Exactly repeat all the records below, omitting the images they hold.

▶ [Raw data]
********

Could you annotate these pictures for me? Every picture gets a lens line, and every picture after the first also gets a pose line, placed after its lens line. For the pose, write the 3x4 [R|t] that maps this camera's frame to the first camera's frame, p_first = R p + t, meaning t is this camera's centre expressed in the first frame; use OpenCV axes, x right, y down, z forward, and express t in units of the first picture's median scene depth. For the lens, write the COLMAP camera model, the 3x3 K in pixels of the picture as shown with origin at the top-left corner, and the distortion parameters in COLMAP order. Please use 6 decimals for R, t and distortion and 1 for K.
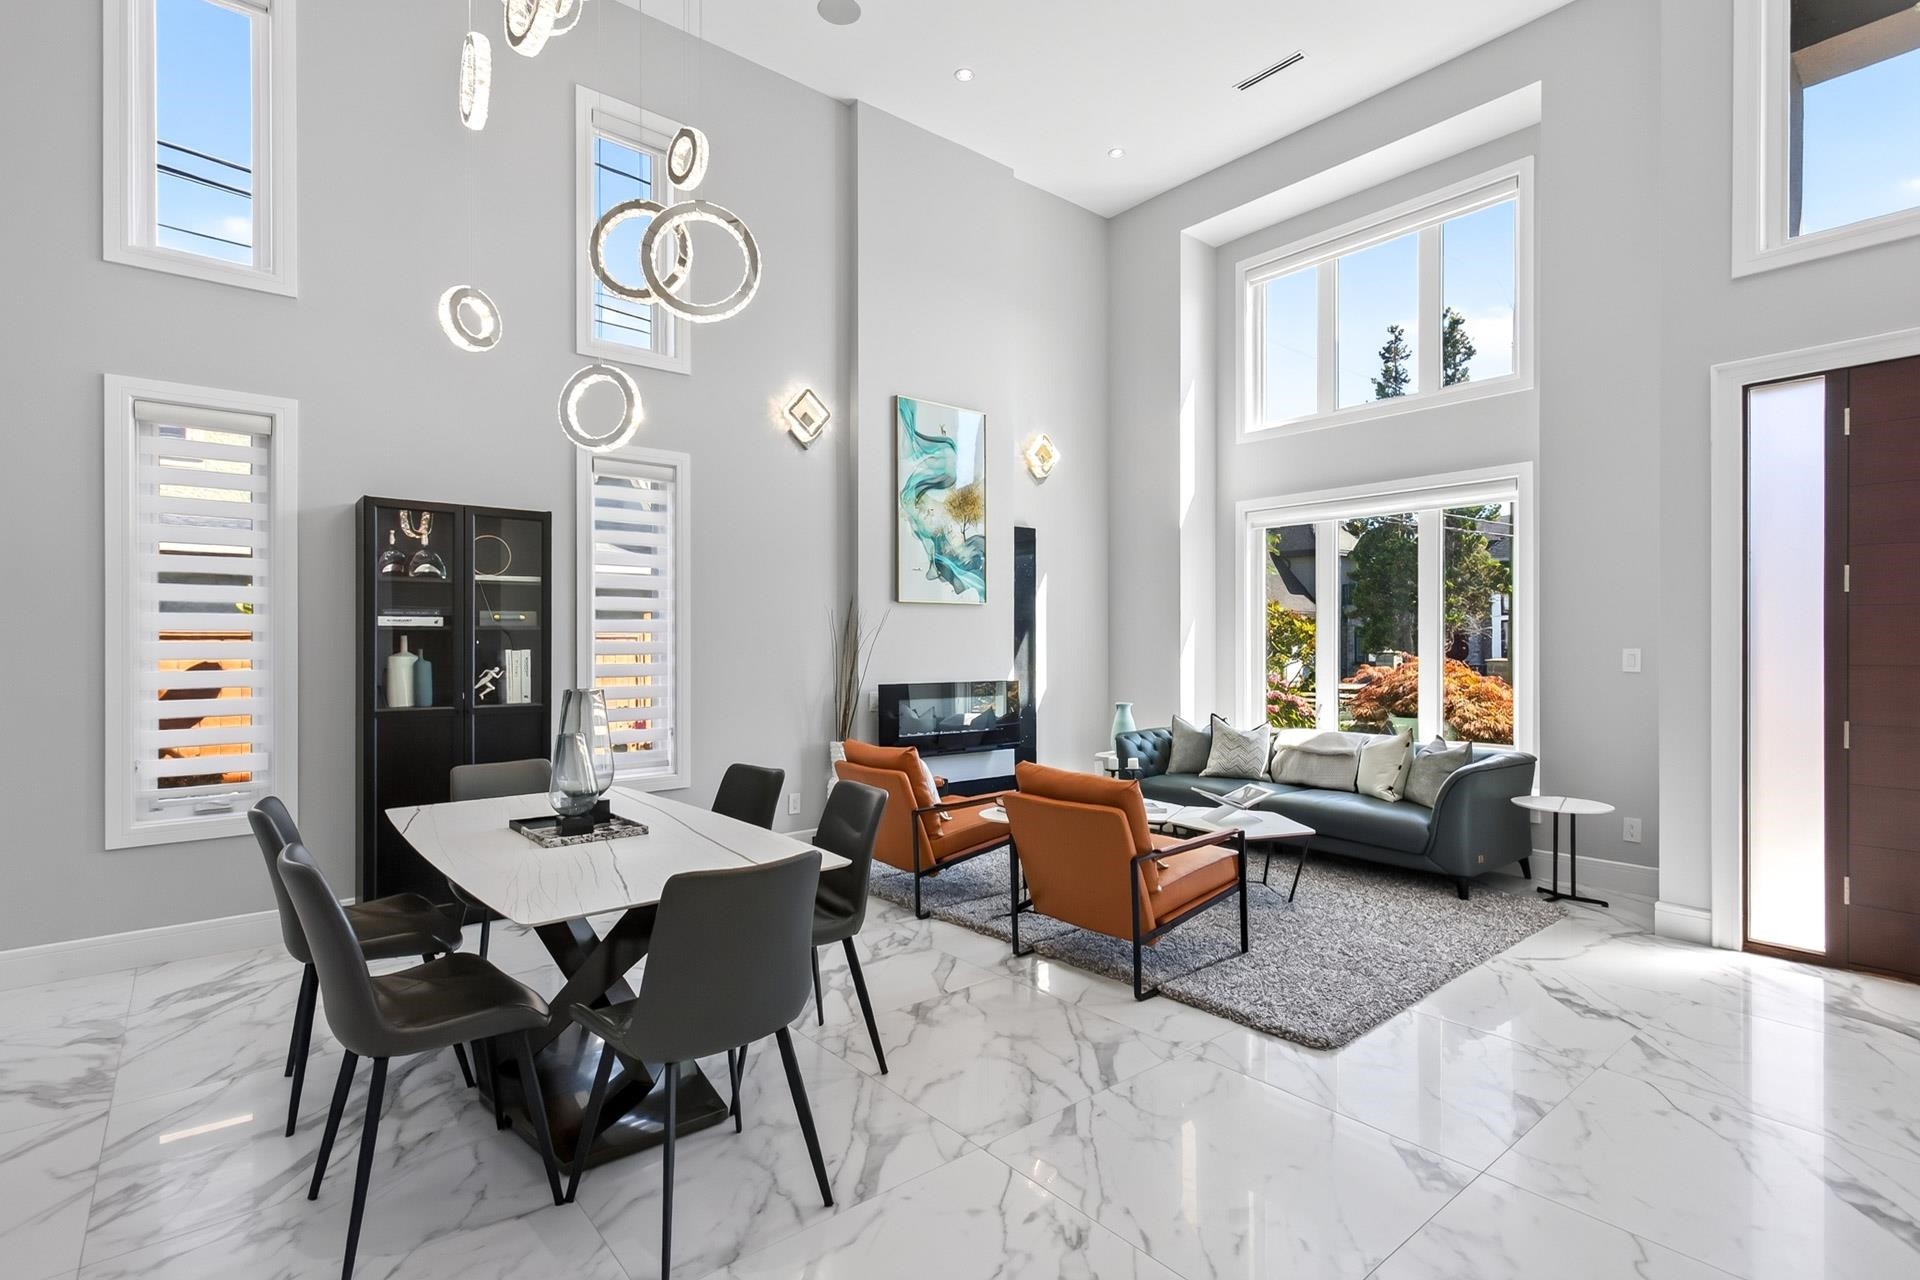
lens RADIAL K [[913.4, 0, 959.0], [0, 913.4, 646.0], [0, 0, 1]] dist [0.004581, 0.001921]
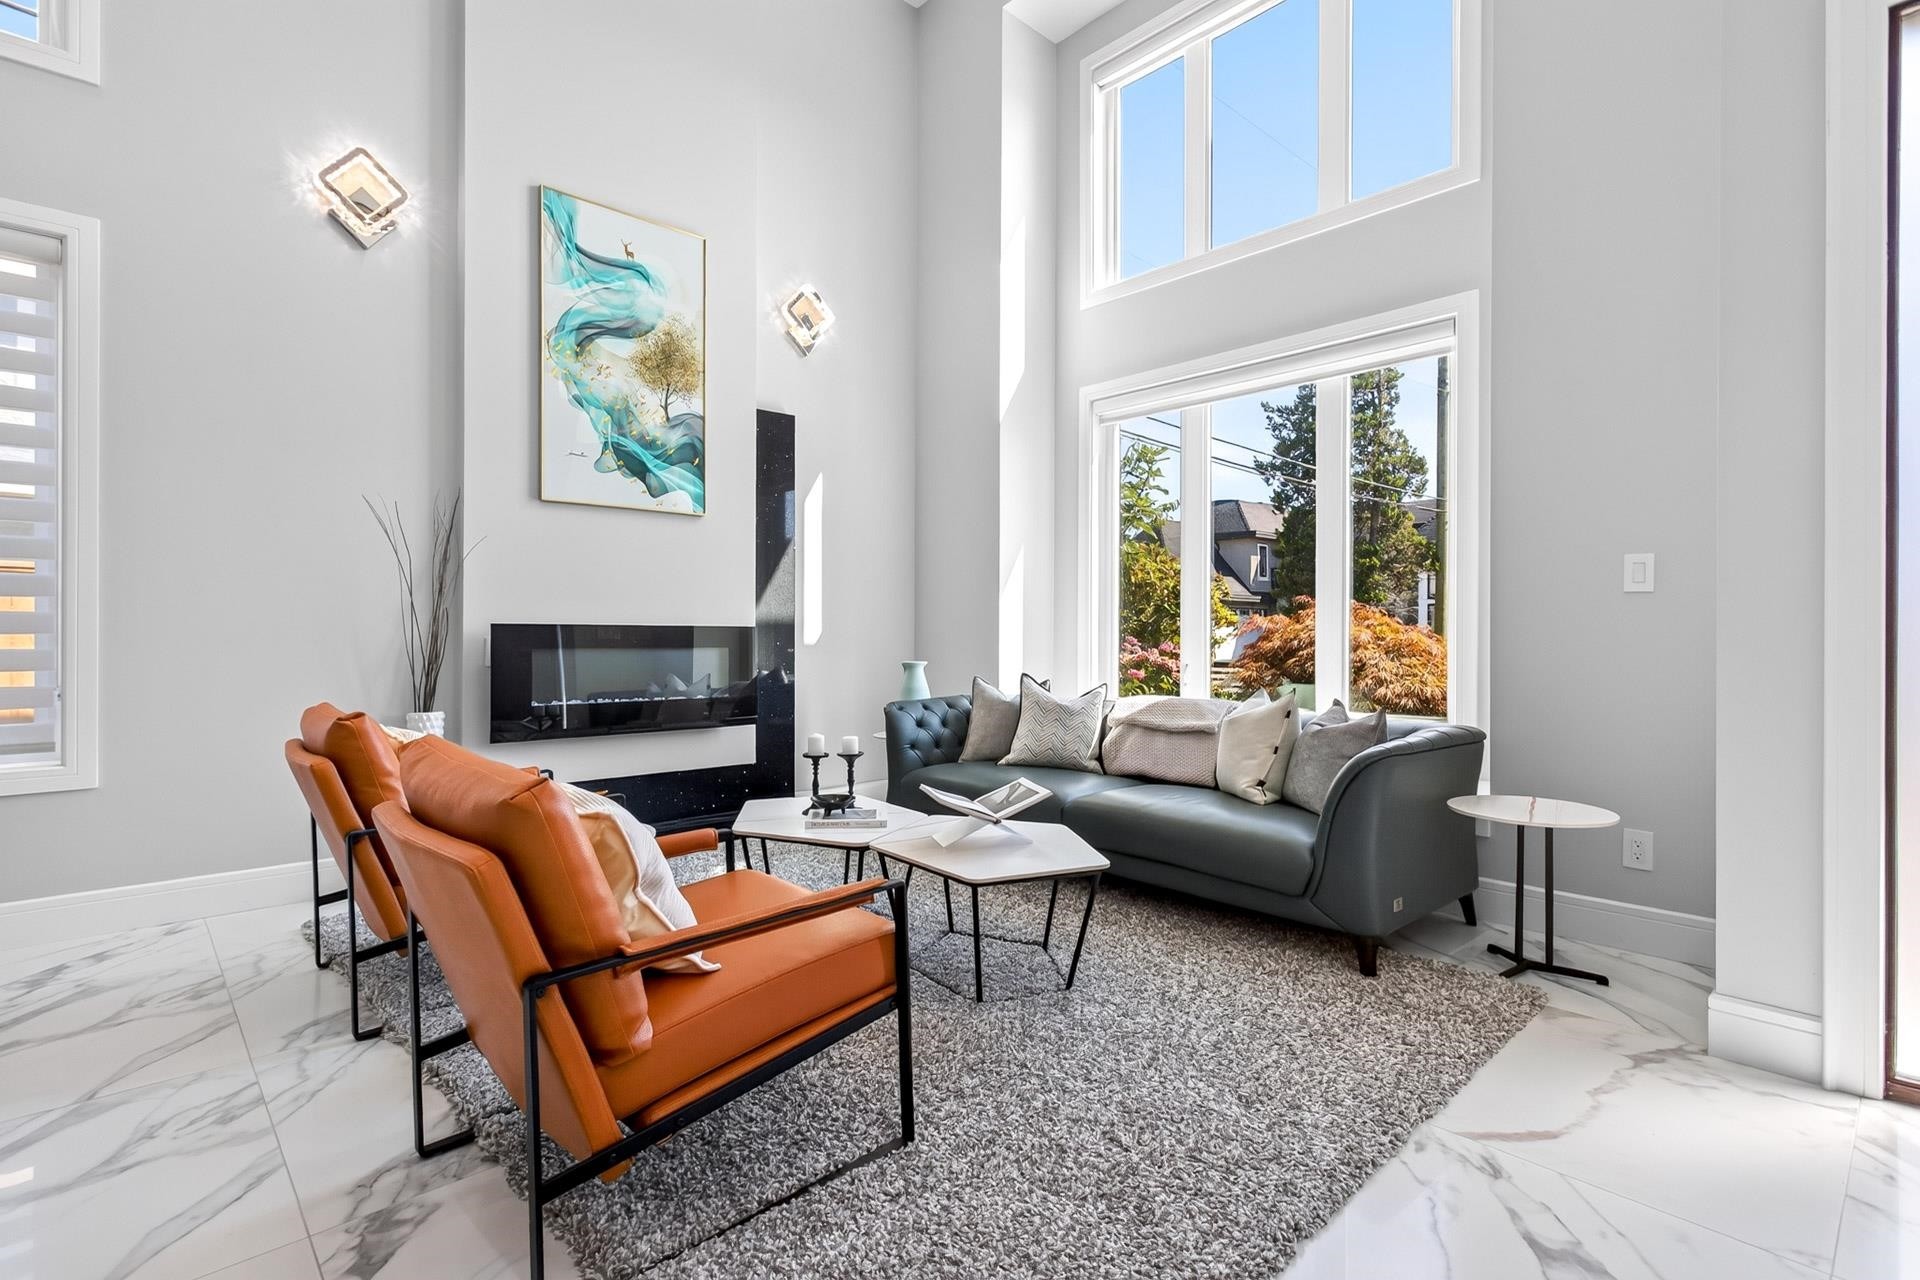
lens RADIAL K [[913.4, 0, 954.4], [0, 913.4, 632.1], [0, 0, 1]] dist [0.004581, 0.001921]
pose [[0.998303, 0.004937, 0.058022, 0.197816], [-0.004749, 0.999983, -0.003370, 0.048243], [-0.058038, 0.003089, 0.998310, 0.338717]]
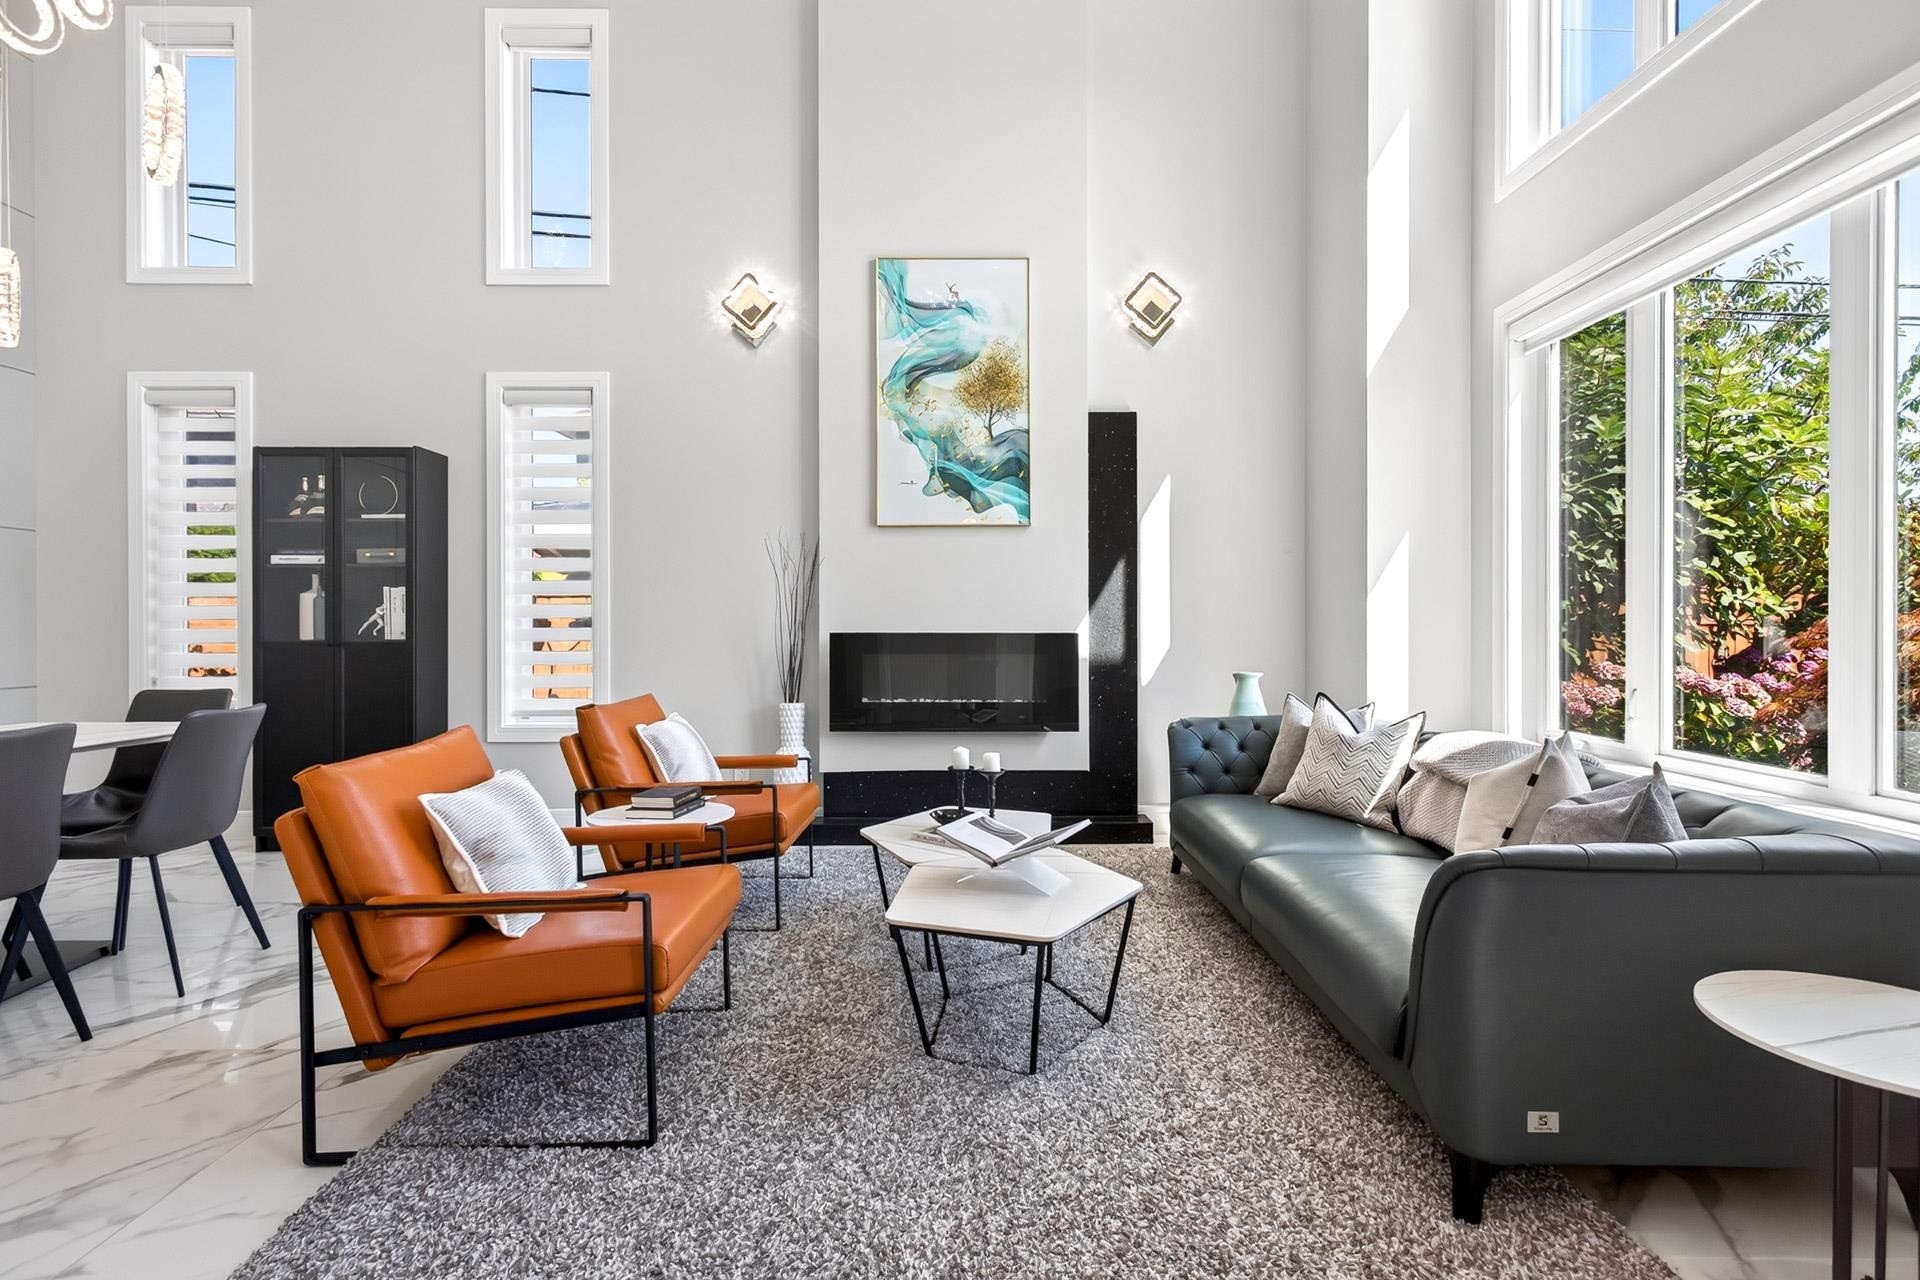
lens RADIAL K [[913.4, 0, 960.9], [0, 913.4, 620.6], [0, 0, 1]] dist [0.004581, 0.001921]
pose [[0.775324, -0.003167, -0.631556, 0.486010], [-0.000483, 0.999984, -0.005608, 0.035818], [0.631564, 0.004653, 0.775310, 0.465056]]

********

▶ [Task result]
Could you annotate these pictures for me? Every picture gets a lens line, and every picture after the first also gets a pose line, placed after its lens line. For the pose, write the 3x4 [R|t] that maps this camera's frame to the first camera's frame, p_first = R p + t, meaning t is this camera's centre expressed in the first frame; use OpenCV axes, x right, y down, z forward, and express t in units of the first picture's median scene depth. For the lens, write the COLMAP camera model, the 3x3 K in pixels of the picture as shown with origin at the top-left corner, and the distortion parameters in COLMAP order. Please use 6 decimals for R, t and distortion and 1 for K.
lens RADIAL K [[913.4, 0, 959.0], [0, 913.4, 646.0], [0, 0, 1]] dist [0.004581, 0.001921]
lens RADIAL K [[913.4, 0, 954.4], [0, 913.4, 632.1], [0, 0, 1]] dist [0.004581, 0.001921]
pose [[0.998303, 0.004937, 0.058022, 0.197816], [-0.004749, 0.999983, -0.003370, 0.048243], [-0.058038, 0.003089, 0.998310, 0.338717]]
lens RADIAL K [[913.4, 0, 960.9], [0, 913.4, 620.6], [0, 0, 1]] dist [0.004581, 0.001921]
pose [[0.775324, -0.003167, -0.631556, 0.486010], [-0.000483, 0.999984, -0.005608, 0.035818], [0.631564, 0.004653, 0.775310, 0.465056]]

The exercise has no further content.